Forecast: “We now have the right conditions to work differently”
By mid-2018, those who applied for asylum prior to 2017 will have received a decision in their cases.
“We have now created the right conditions for working differently, in a way that utilises the agency’s full capabilities. We have settled a quarter of a million asylum cases over the last three years”, says Mikael Ribbenvik, Director-General of the Swedish Migration Agency.
The number of people applying for asylum in Sweden is stable, and this development is expected to continue over the course of the year. In total, it is expected that 23,000 people will apply for asylum, of which 1,500 will be unaccompanied minors. It is expected that the number of asylum seekers will increase to 29,000 next year, based on the fact that the temporary law will expire in the middle of that year.
Many people are in the later stages of the asylum process
This steady development, coupled with the fact that older cases now have been settled, means that the Migration Agency can switch its focus from reception and asylum examination to the later stages of the asylum process. This means that more energy will be put into detention centres, process of return and judicial process.
According to the current forecast, it is expected that the number of open cases that have yet to receive a decision will decrease from 36,700 to 12,800 during 2018.
“We want to get back to real-time case handling as quickly as possible − which is to say, a situation where cases are handled as they come in so as to avoid the need for additions, changes in case officers, and so on during the waiting time”, says Mikael Ribbenvik.

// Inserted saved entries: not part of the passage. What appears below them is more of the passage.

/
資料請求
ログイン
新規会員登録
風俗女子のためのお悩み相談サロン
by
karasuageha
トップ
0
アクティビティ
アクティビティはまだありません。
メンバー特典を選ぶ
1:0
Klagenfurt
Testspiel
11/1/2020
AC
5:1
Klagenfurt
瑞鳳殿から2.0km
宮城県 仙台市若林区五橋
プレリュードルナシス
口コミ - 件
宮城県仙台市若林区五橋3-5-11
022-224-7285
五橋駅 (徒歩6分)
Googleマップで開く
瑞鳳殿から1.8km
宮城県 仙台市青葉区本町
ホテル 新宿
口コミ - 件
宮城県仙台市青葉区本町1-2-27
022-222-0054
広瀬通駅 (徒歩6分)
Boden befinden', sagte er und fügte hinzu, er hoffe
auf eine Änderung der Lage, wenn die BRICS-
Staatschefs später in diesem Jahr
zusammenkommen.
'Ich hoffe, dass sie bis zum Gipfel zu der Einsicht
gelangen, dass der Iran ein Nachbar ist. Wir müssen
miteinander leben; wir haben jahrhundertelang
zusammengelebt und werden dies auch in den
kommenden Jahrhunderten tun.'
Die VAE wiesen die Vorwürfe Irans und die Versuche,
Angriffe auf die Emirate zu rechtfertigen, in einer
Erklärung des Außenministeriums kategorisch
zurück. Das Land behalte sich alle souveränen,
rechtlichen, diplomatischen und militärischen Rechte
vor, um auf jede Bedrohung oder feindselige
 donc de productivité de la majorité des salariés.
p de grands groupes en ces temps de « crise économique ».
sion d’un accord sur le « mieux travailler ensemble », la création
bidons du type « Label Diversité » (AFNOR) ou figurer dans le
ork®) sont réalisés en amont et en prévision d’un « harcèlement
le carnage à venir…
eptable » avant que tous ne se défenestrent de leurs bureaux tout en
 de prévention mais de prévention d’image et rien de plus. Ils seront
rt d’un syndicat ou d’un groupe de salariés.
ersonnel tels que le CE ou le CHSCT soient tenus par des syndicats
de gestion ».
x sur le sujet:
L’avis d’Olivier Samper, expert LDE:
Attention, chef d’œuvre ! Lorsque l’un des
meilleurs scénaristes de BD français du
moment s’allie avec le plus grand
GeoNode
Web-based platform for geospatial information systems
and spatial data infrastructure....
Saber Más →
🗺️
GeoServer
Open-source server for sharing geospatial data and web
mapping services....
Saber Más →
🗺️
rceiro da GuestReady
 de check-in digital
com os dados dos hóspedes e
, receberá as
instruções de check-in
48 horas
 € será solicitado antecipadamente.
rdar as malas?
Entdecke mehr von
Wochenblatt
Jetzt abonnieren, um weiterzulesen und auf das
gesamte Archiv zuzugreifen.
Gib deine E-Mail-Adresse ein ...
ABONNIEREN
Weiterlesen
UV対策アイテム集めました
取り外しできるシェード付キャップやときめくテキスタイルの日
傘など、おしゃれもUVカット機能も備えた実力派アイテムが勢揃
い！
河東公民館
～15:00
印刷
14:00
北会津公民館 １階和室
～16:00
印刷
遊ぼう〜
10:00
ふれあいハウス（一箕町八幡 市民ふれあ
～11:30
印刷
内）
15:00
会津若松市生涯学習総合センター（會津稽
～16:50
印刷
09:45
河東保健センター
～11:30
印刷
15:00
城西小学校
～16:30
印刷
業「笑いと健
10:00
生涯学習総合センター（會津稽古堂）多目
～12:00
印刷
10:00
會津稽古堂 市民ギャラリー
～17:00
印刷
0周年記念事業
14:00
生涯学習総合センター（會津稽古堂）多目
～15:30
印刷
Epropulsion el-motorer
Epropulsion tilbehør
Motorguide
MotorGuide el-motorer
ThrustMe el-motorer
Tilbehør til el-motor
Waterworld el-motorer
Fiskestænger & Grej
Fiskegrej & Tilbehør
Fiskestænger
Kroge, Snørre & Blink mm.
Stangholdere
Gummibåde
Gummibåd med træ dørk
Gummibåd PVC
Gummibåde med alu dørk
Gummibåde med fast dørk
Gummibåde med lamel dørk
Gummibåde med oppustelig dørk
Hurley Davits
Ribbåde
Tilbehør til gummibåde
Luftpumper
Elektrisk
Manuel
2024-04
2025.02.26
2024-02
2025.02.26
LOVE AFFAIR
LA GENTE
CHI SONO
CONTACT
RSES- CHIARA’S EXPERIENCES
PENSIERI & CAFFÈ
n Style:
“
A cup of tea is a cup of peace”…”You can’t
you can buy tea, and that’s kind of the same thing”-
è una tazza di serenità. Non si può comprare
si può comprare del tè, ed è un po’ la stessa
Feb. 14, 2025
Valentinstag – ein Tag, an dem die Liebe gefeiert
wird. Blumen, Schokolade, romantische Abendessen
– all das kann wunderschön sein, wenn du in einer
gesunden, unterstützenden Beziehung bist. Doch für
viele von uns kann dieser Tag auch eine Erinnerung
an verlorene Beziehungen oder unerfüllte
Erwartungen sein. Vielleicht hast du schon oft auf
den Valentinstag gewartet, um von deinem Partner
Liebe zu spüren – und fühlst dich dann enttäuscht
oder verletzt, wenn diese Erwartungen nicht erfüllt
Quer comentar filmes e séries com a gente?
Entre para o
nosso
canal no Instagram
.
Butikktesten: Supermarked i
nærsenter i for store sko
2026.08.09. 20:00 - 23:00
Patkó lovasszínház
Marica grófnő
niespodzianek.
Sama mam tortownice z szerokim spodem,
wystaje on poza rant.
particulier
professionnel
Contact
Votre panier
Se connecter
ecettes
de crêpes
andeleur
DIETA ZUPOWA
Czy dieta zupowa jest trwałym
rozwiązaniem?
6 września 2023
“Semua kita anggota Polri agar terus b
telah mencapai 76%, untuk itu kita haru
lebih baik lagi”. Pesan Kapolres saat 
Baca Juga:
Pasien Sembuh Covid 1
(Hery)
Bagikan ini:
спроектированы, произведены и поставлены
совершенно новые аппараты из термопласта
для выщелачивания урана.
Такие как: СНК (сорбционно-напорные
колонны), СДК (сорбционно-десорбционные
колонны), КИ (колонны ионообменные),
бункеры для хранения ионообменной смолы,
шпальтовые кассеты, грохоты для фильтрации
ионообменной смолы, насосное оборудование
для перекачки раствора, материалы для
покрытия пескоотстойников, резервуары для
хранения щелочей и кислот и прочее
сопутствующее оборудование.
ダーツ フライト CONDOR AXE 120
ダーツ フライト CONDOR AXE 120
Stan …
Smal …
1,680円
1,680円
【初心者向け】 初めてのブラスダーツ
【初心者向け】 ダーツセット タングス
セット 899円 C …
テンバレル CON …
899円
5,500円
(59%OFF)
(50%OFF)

Shorter waiting times toward the end of the year
The increasingly long waiting times we have seen over the last few years will start to decrease. Waiting times have already gone down in studies-type cases, while new asylum- and work permit cases are expected to have waiting times of less than four months from the second half of the year onward.
"The agency is now focusing on creating an overall capacity for the future that we will be able to adapt continually based on our mission”, Mikael Ribbenvik says.